## EXTRAIT CHOISI
==============================

En ce sens, la société française est en crise, particulièrement dans sa relation avec les enfants d’immigrés. Car, qu’on ne s’y trompe pas, lorsqu’on évoque les « quartiers sensibles », ou le « malaise des banlieues », c’est bien de la place des enfants d’immigrés en France qu’il s’agit. L’utilisation du terme « malaise » témoigne autant des difficultés réelles que connaissent les habitants des quartiers d’habitat social ou des autres quartiers en difficulté, que de l’embarras qu’éprouvent les observateurs à les décrire et à en saisir les problématiques. Quand au terme « banlieues », il invite à oublier que tous les quartiers en difficulté ne sont pas nécessairement situés extra-muros. « L’expression courante de “malaise des banlieues” recouvre une approche géographique inexacte et une conception sociologique passablement floue » [Vieillard-Baron, 1997]. De la même façon, le mot « sensible » dénote la fragilité des quartiers en même temps qu’il caractérise le regard de l’observateur. Le « sensible », c’est aussi ce qui est relatif à « la perception par les sens », qui, en cela, s’oppose au regard raisonné sur la réalité qu’on cherche à questionner. Enfin, l’emploi quasi systématique des guillemets finit de convaincre que ces mots sont utilisés comme un moyen détourné pour évoquer autre chose, qu’ils sont des euphémismes pour parler de ceux qui sont considérés comme les acteurs principaux de ce « malaise » : les « enfants d’immigrés ».

La France et les enfants d’immigrés

Les personnes issues de l’immigration sont ici désignées par le terme d’« enfants d’immigrés ». Elles sont donc d’emblée définies par le lien filial qui les rattache à leur ascendance. Ce terme permet de suggérer que la situation des « enfants d’immigrés » est comparable à celle de leurs parents, et que, d’une certaine manière, ils ont hérité du regard dépréciatif que la société française a porté sur ces derniers. Mais il autorise en même temps la distinction, ce qui permettra de montrer qu’ils n’ont pas eu les possibilités de résistance symbolique dont ont disposé, pensons-nous, leurs parents. Par ailleurs, l’utilisation du mot « immigrés » conduit à définir les « enfants d’immigrés » au regard d’une société d’accueil, et dans leur relation avec elle.

Autrement dit, s’ils peuvent être considérés comme un groupe social distinct, ce n’est pas parce qu’ils auraient des caractéristiques culturelles ou sociales qui les rendraient essentiellement - au sens philosophique du terme - différents des autres citoyens ; c’est plutôt parce que leur relation avec la société dans son ensemble est particulière.

==============================

## TRAVAIL DEMANDÉ
Transcrivez fidèlement, s'il vous plaît, tout le passage de l'extrait ci-dessus sur les enfants d'immigrés, depuis « Les personnes issues » jusqu'à « relation avec elle. ».

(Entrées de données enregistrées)
==============================

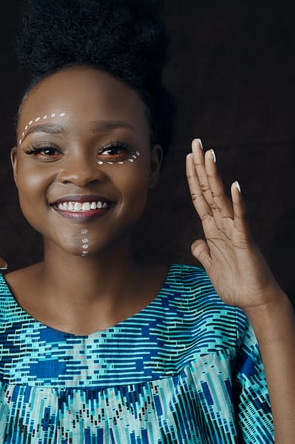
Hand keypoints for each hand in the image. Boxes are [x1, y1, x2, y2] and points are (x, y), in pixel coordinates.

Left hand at [186, 138, 280, 310]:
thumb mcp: (211, 267)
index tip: (189, 157)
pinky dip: (237, 202)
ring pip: (221, 198)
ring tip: (209, 154)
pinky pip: (240, 218)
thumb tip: (196, 242)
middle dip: (201, 167)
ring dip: (214, 176)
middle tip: (196, 143)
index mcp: (213, 229)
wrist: (255, 300)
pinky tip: (233, 186)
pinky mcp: (244, 241)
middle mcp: (223, 224)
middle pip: (208, 190)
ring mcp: (234, 230)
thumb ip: (203, 252)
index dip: (193, 178)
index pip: (200, 198)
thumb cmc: (236, 284)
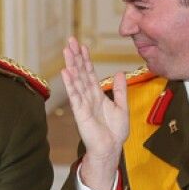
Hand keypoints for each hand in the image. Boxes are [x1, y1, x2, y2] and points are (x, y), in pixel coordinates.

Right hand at [61, 37, 128, 189]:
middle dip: (76, 56)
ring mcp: (83, 104)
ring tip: (66, 51)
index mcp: (97, 95)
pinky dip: (70, 83)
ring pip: (76, 80)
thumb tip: (121, 73)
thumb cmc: (114, 132)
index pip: (90, 73)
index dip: (86, 59)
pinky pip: (75, 95)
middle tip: (70, 40)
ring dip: (71, 65)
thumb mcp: (122, 107)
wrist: (111, 149)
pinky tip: (66, 72)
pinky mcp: (80, 113)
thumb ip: (120, 90)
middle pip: (81, 73)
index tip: (83, 46)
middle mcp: (88, 97)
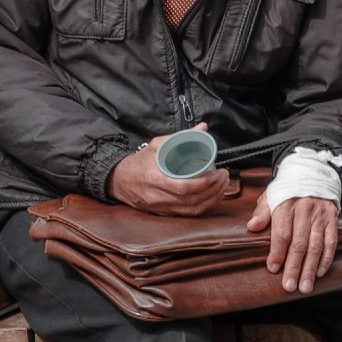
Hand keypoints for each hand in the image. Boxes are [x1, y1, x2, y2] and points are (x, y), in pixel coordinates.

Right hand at [105, 125, 235, 214]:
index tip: (216, 172)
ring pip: (192, 210)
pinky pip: (188, 214)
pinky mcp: (163, 213)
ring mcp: (160, 207)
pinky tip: (213, 197)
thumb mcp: (157, 145)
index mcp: (154, 178)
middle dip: (213, 189)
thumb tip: (203, 127)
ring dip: (212, 199)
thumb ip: (181, 137)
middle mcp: (157, 197)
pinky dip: (204, 206)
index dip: (204, 183)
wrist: (117, 180)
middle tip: (224, 176)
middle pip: (191, 200)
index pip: (183, 187)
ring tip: (223, 185)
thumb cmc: (138, 161)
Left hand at [247, 193, 338, 292]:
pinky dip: (326, 258)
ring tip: (305, 286)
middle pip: (300, 243)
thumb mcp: (271, 195)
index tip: (273, 268)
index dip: (277, 252)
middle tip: (289, 286)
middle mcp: (305, 210)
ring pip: (316, 245)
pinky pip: (331, 241)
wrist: (313, 172)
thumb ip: (262, 212)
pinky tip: (319, 272)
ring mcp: (320, 215)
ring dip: (310, 268)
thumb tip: (252, 226)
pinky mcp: (332, 219)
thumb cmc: (287, 190)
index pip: (282, 232)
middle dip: (294, 267)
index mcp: (287, 204)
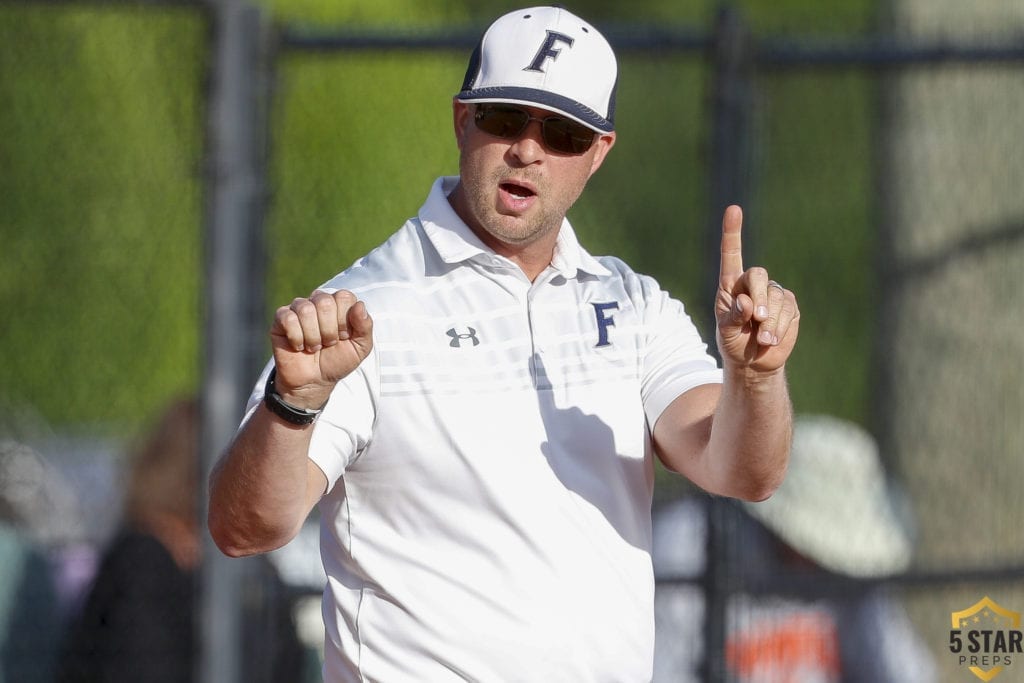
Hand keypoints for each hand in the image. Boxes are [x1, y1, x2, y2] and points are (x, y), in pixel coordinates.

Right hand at [269, 289, 373, 408]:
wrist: (314, 381)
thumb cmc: (337, 361)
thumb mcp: (360, 348)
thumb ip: (365, 326)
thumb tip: (359, 304)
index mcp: (339, 304)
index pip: (344, 297)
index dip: (345, 321)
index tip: (344, 337)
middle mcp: (318, 301)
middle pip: (324, 302)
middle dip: (329, 330)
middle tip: (328, 343)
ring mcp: (298, 308)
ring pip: (305, 309)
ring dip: (313, 336)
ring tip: (315, 347)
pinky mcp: (281, 318)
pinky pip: (288, 319)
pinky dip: (296, 338)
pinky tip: (299, 346)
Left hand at [715, 205, 798, 372]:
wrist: (754, 362)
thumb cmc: (733, 342)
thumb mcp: (726, 332)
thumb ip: (733, 316)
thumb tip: (746, 302)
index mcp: (730, 285)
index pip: (731, 254)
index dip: (732, 232)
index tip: (733, 208)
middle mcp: (752, 284)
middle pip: (758, 275)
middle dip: (759, 297)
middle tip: (757, 319)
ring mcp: (772, 293)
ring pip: (776, 296)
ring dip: (769, 321)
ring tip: (762, 340)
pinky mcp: (789, 306)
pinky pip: (788, 309)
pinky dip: (779, 326)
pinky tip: (771, 339)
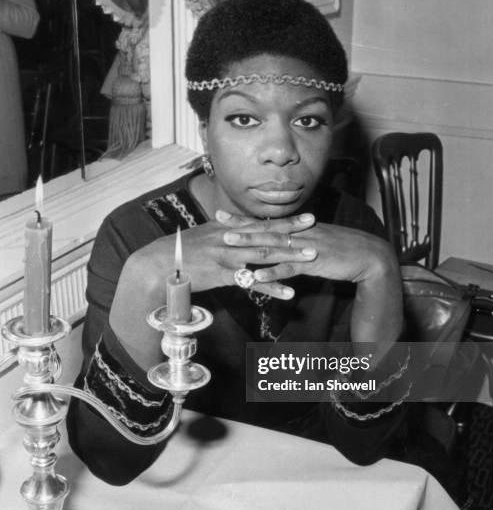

==============================

## RÉSULTAT CI-DESSOUS
Les personnes issues de l’immigration sont ici désignées par le terme d’« enfants d’immigrés ». Elles sont donc d’emblée définies par le lien filial qui les rattache à leur ascendance. Ce terme permet de suggérer que la situation des « enfants d’immigrés » est comparable à celle de leurs parents, et que, d’une certaine manière, ils ont hérité du regard dépréciatif que la société française a porté sur ces derniers. Mais il autorise en même temps la distinction, ce qui permettra de montrer qu’ils n’ont pas eu les possibilités de résistance symbolique dont ont disposé, pensons-nous, leurs parents. Par ailleurs, l’utilisation du mot « immigrés » conduit à définir les « enfants d’immigrés » au regard d’une société d’accueil, et dans leur relation avec elle.